Washington Insists on Political Process in Libya

A journalist covers the frontline during clashes between forces loyal to Khalifa Haftar and fighters loyal to the Government of National Accord, south of Tripoli, May 25, 2019. AFP

US administration officials have expressed concern over the military escalation in Libya, stressing Washington’s efforts to push the political process forward in the war-torn country.

The officials, who were not identified, said the administration of US President Donald Trump is pushing towards political and economic negotiations, and limiting military interventions and arms smuggling from several states.

White House spokesman Judd Deere said that during a phone call on Monday, Trump and his Egyptian counterpart Abdul Fatah Sisi “affirmed the need for immediate de-escalation in Libya, including through a ceasefire and progress on economic and political negotiations.”

Deere added that also during Trump’s phone conversation with his French counterpart, Emmanuel Macron, early this week, “the two leaders discussed important bilateral and regional issues.”

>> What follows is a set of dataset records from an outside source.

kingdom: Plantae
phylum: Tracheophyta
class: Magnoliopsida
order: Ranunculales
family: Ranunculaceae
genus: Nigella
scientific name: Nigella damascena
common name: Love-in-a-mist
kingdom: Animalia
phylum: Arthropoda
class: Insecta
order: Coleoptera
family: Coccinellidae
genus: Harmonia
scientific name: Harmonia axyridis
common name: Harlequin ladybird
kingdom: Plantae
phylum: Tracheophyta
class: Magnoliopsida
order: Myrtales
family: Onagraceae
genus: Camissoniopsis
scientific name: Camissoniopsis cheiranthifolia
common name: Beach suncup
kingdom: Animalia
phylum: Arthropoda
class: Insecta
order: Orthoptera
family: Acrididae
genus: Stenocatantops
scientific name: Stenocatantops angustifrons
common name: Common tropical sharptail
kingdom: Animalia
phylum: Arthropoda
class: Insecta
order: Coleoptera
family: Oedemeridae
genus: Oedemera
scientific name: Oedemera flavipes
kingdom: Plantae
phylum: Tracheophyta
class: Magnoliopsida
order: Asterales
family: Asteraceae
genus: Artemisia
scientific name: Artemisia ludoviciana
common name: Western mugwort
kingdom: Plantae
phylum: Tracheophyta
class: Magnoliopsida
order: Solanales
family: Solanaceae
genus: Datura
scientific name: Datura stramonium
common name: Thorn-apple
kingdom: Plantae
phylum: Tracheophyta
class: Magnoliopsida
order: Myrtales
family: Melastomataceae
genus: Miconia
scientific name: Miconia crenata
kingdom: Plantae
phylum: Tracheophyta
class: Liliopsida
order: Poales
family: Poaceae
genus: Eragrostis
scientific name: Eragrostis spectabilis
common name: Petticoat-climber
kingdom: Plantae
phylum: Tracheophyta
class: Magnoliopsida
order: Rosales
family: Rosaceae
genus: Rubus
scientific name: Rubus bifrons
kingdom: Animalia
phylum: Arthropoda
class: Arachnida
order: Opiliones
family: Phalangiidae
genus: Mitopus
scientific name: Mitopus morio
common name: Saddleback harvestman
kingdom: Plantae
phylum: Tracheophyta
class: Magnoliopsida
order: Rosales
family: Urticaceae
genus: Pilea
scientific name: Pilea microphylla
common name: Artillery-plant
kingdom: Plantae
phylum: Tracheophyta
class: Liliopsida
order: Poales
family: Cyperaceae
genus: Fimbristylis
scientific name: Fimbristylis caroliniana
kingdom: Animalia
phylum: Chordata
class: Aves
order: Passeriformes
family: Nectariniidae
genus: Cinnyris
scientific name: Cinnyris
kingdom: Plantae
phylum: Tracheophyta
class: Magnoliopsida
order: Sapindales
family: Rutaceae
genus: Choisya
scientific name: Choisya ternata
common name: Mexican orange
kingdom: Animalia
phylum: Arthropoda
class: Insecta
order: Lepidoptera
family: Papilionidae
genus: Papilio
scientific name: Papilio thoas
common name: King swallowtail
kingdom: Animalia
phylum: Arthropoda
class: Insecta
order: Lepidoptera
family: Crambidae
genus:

Trump’s telephone conversation with Sisi and Macron came five days after he discussed the Libyan war with Turkish President Recep Tayyip Erdogan.

Political analysts said the US understands the negative repercussion of Libya’s war on the region.

However, they said Washington does not seem ready to make any serious initiative to directly intervene in the crisis.

Mirette Mabrouk, a senior fellow and director of the Egypt program at the Middle East Institute, wrote Monday, “Despite rising tensions, exacerbated by chest-thumping nationalism on the ground in Libya and in both Egypt and Turkey, there are many reasons to hope that military escalation will be avoided.”

She said Egypt’s stated position has always been for a diplomatic resolution to Libya’s war and that Sisi’s talks with Libyan National Army leader Khalifa Haftar in Cairo yielded the Cairo Declaration, a diplomatic initiative that would start a ceasefire and political negotiations and ensure the LNA’s autonomy by nullifying the 2015 UN-brokered agreement that led to the creation of the Government of National Accord (GNA).

“Turkey isn’t particularly heavily invested in terms of actual deployed troops and therefore it has less to lose. Egypt, while keen on protecting its border and interests, has no desire to bog itself down in a military quagmire,” Mabrouk wrote.

A study conducted by a team of Columbia University researchers has revealed Ankara’s deep ties with terror organizations.

The study has said that Turkish soldiers have allowed ISIS terrorists to cross the Turkish-Syrian border with the permission of Ankara.

“To limit Turkey’s aggression, America must put in place a “maximum pressure” campaign on its economy as we did to Iran. The more passes we give to Turkey, the more difficult it will be to constrain it in the future,” the researchers wrote.